The Hon. VIRGINIA CHADWICK: I assure the honourable member that the variety of services available at Glenfield Park Special School will continue. It is not intended that any aspect of the complex be abandoned. A move is in train to scale down the fairly large boarding and residential institutional component of Glenfield Park. That is in line with the policy which I believe has bipartisan support of moving away from institutionalisation. A number of families and children have come to rely heavily on the use of that boarding accommodation component of Glenfield Park. It is for that reason that a boarding component will continue, to keep faith with and assist the families involved. From memory a residential component will be retained for about 42 children at Glenfield Park. I have no hesitation in telling the House that it was a difficult decision for me to balance my personal views about the desirability of maintaining a residential institutional setting for children, many of whom have intellectual disabilities and or are emotionally disturbed. It is not something that sits altogether comfortably with me.
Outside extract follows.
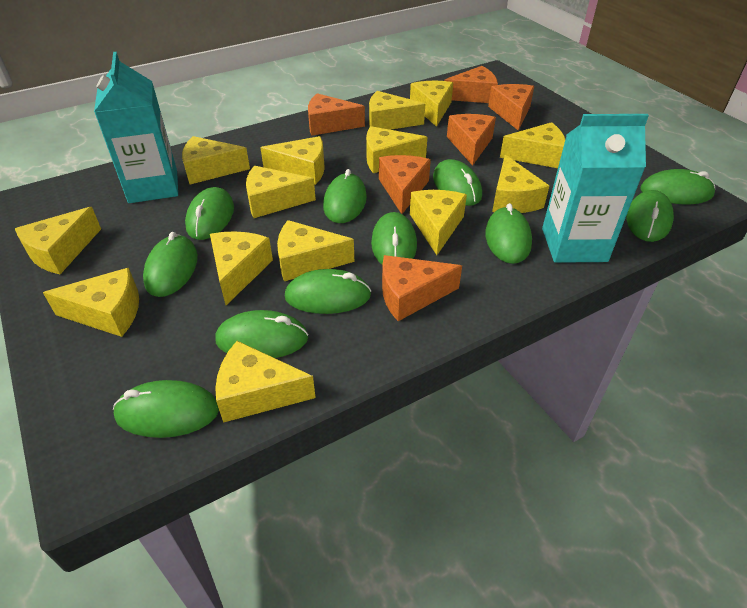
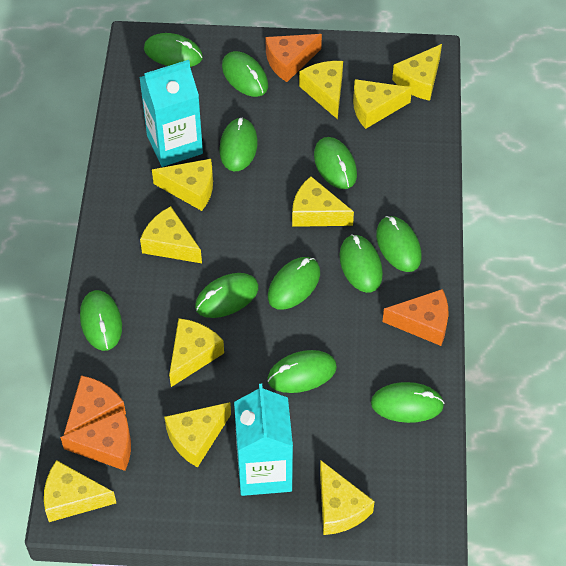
orange cheese: [308,93,365,136] [379,155,431,214] [382,255,462,321] [444,66,498,103] [447,114,496,166] [488,84,534,130] = 6 -> [60,410,131,471] [64,375,126,435] [266,34,322,82] [382,289,448,346] = 4
yellow cheese: [15,207,101,274] [43,268,139,337] [182,136,250,184] [210,231,273,305] [215,341,316,423] [246,166,316,218] [260,136,325,185] [277,220,354,281] [366,126,427,173] [369,91,425,130] [410,81,453,127] [410,190,467,255] [492,155,549,213] [500,122,565,168] = 14 -> [44,460,116,522] [140,206,202,263] [152,159,213,211] [164,402,231,467] [169,318,224,387] [292,176,354,227] [299,61,343,119] [320,460,375,535] [353,79,412,129] [392,44,442,101] = 10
I was conscious of the large number of representations that had been made and the high level of concerns and anxiety. Therefore I have maintained a residential component. My understanding is that the excellent assistant director general and his team in the southwest region will be developing more home-like cottage aspects. I know that Alan Laughlan, the assistant director general, is keen to develop a parents support and link program as well as day attendance. It is hoped that the small scale, more non-institutional model can be adopted throughout New South Wales to assist children in this special category. I should be astonished if the Hon. Dorothy Isaksen thought that the soundest policy in terms of the needs of young persons in a statewide service for children who are disturbed or disabled was for them to be so far away from homes and families. I assure the honourable member that if the number of children involved is not 42, I shall let her know. Given her interest in this subject, if she would like any further detail about Glenfield Park and the proposals for its future, my office will be delighted to provide it.
The Hon. R. J. WEBSTER: I suggest that if honourable members have further questions, they place them on the notice paper.